ASSIGNMENT: When you reach the line that contains "is an e_avalon_slave" in the entries below, begin returning lines exactly as written and continue through the last one.

-- Opening Marker --

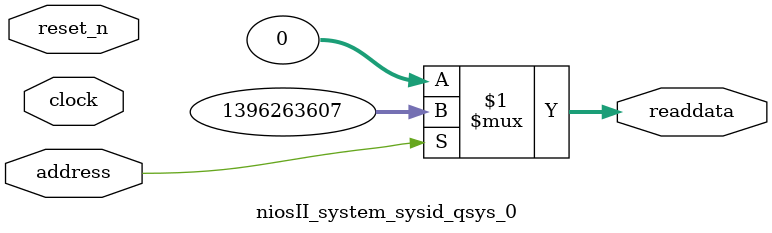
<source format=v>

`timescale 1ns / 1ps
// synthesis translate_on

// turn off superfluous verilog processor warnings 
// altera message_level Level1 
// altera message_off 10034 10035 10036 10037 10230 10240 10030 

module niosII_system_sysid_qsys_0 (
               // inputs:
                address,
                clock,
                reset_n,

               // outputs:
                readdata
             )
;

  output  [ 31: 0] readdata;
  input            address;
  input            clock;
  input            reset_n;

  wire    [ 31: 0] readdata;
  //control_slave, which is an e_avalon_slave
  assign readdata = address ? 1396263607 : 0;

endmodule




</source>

-- Closing Marker --

RESPONSE AREA:
  //control_slave, which is an e_avalon_slave
  assign readdata = address ? 1396263607 : 0;

endmodule




</source>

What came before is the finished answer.